Fill My Belly: Venison Sausages with Roasted Beetroot and Puy Lentils

After a crazy couple of months full of friends, family, holidays (managed to fit two in!) and a long-awaited marathon walk I’m finally finding the time and space to get things back on track with my food and exercise.  Which is not to say that I have been lax over the past couple of months – I’ve started regular yoga classes, taken on a Tabata class and kept up the cycling, walking and running, whilst eating the best I can around a busy schedule…but I’ve also skipped a few workouts and eaten a bit too much holiday food and I am starting to feel sluggish for it.

So from tomorrow I’m back on plan. And when I say tomorrow I don’t mean the mythical “tomorrow” of all dieters and New Year’s resolutions which never actually comes and dangles like the promised fruit, just out of reach and unattainable. I mean literally tomorrow, Sunday 15th June. And it’s only tomorrow instead of today because the supermarket only delivered the food this afternoon, and I haven’t finished baking the granola yet.
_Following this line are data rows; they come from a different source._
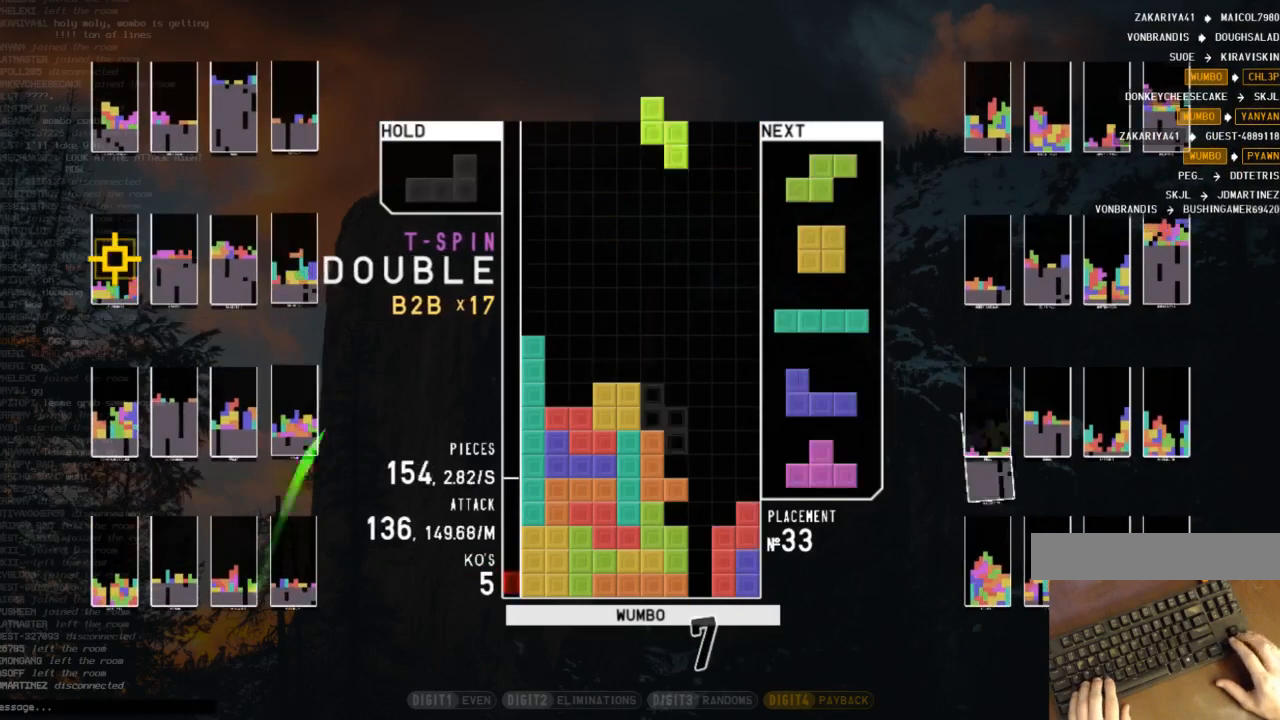
{"keys": ["shift"], "events": [[33, "x", "up"], [67, "down", "down"], [133, "left", "down"], [167, "down", "up"], [267, "left", "up"], [267, "right", "down"], [300, "down", "down"], [367, "left", "down"], [367, "right", "up"], [400, "c", "down"], [400, "down", "up"], [467, "shift", "down"], [500, "c", "up"], [500, "left", "up"]]}
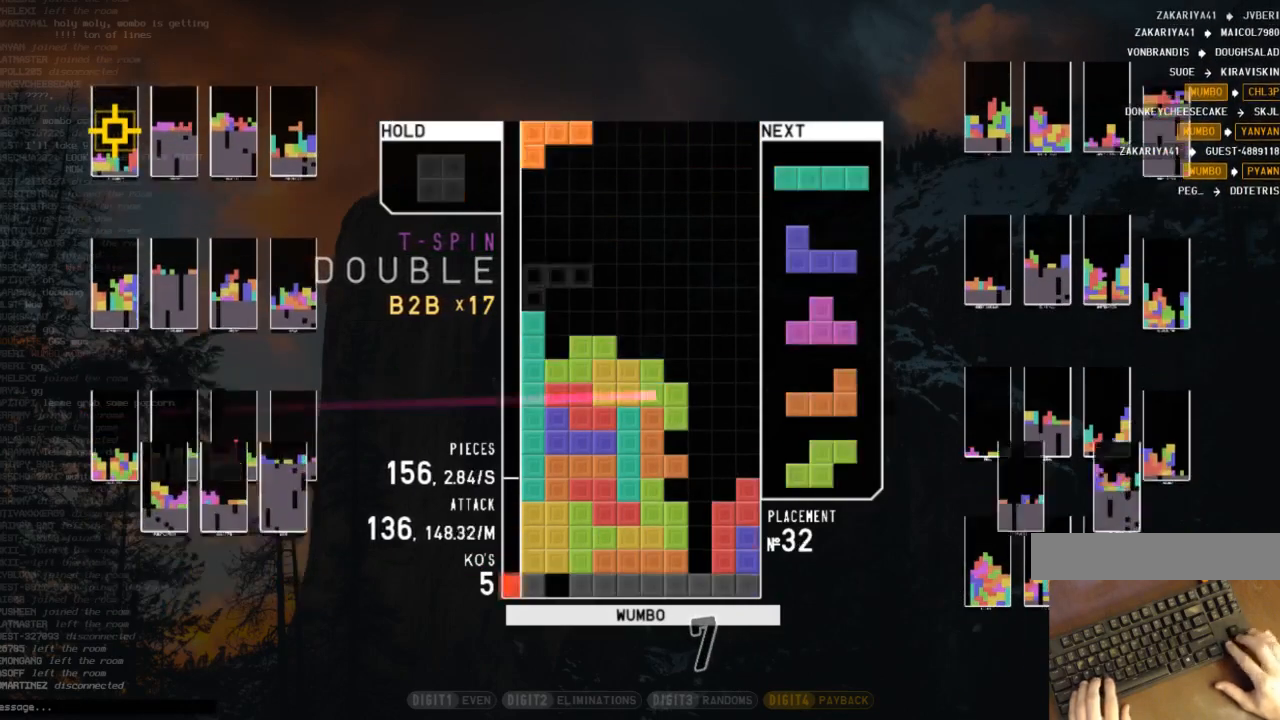
{"keys": ["down", "right", "z"], "events": [[33, "right", "down"], [100, "down", "down"], [100, "shift", "up"], [133, "down", "up"], [133, "left", "down"], [133, "right", "up"], [200, "z", "down"], [333, "down", "down"], [333, "left", "up"], [333, "z", "up"], [367, "right", "down"], [433, "down", "up"], [467, "z", "down"], [500, "down", "down"]]}
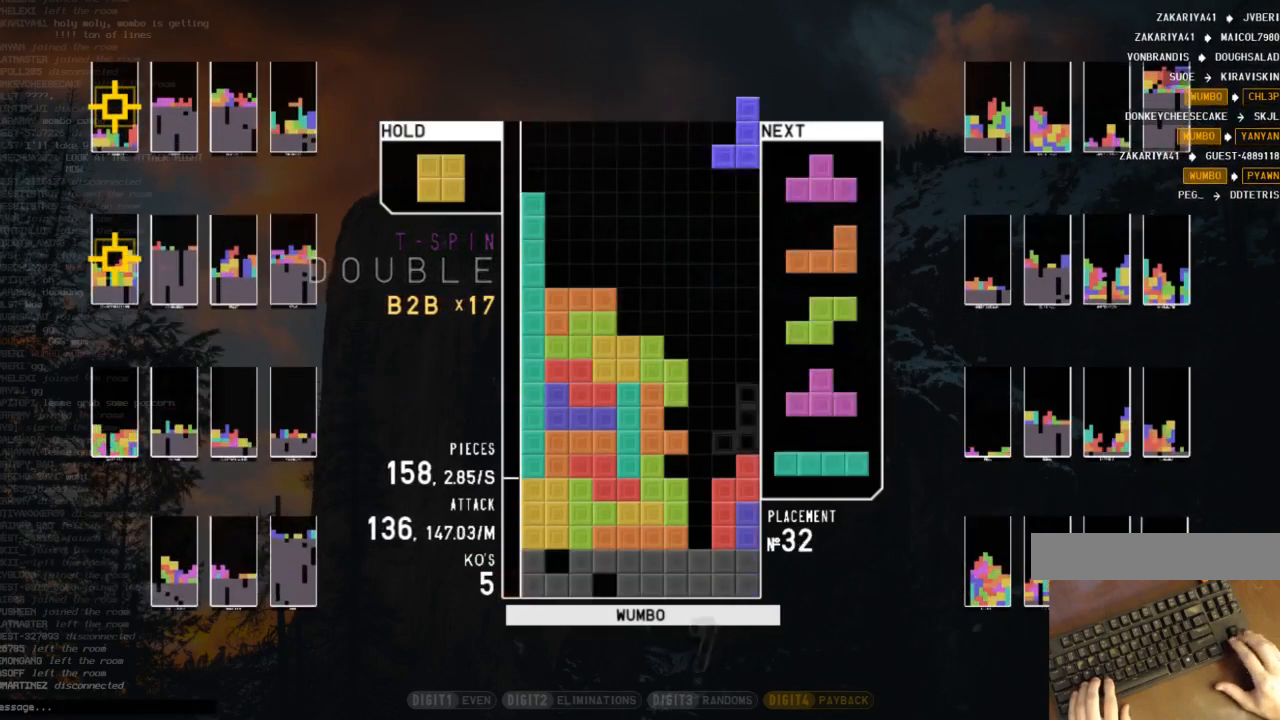
{"keys": ["x"], "events": [[67, "z", "up"], [100, "down", "up"], [167, "x", "down"], [200, "left", "down"], [200, "up", "down"], [200, "x", "up"], [267, "right", "up"], [300, "x", "down"], [333, "left", "up"], [333, "up", "up"]]}
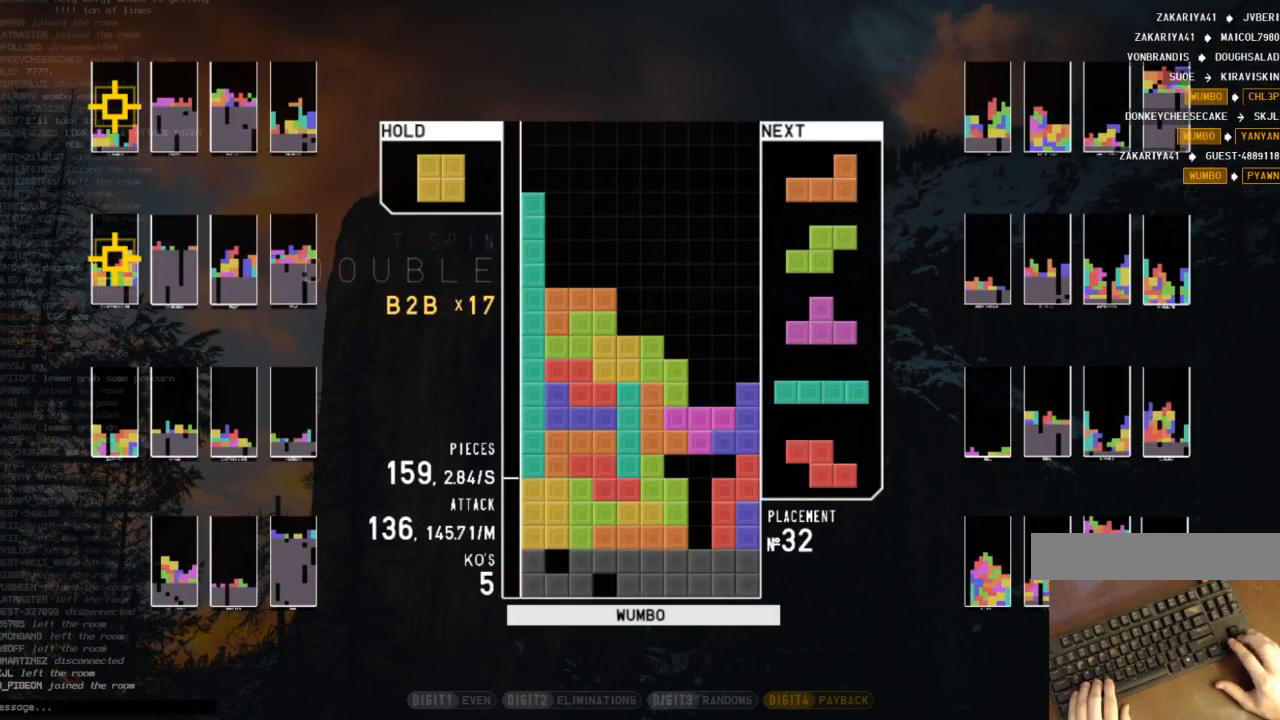
{"keys": [], "events": [[33, "down", "down"], [33, "x", "up"], [133, "down", "up"], [300, "right", "down"], [367, "right", "up"]]}
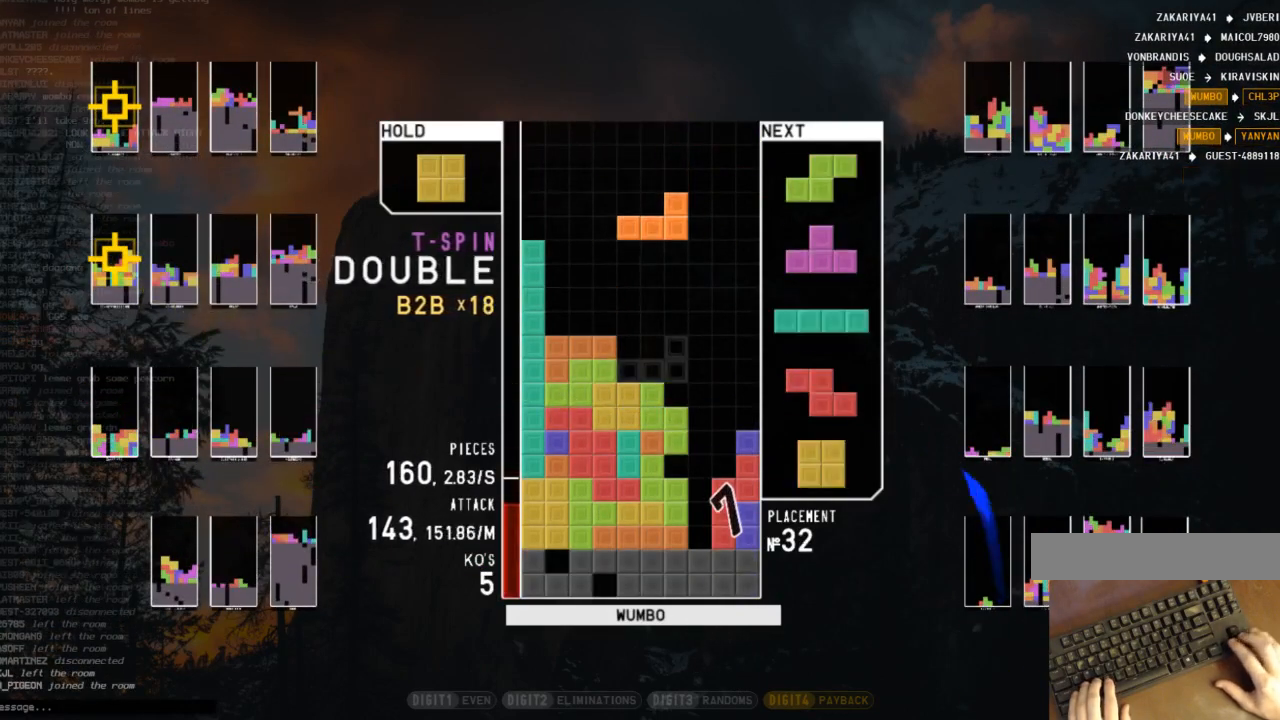
{"keys": [], "events": [[33, "left", "down"], [33, "x", "down"], [100, "left", "up"], [133, "x", "up"], [433, "right", "down"], [433, "z", "down"], [467, "right", "up"], [500, "z", "up"]]}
Nevertheless, there is no reason not to make a good go of today as well (please ignore the Indian ready meal I had for dinner!), so for lunch I whipped up a favourite and super-nutritious meal of mine using some bits I had left over/in the freezer that needed using up: venison sausages, roasted beetroot and Puy lentils.

Now, I know I’ve raved about beetroot    before    and these root vegetables really are little power-houses of nutrition; in addition to all the vitamins and minerals they also provide a huge boost of nitrates which lowers high blood pressure and can help athletes by dilating the blood vessels so more blood can get to the muscles (1).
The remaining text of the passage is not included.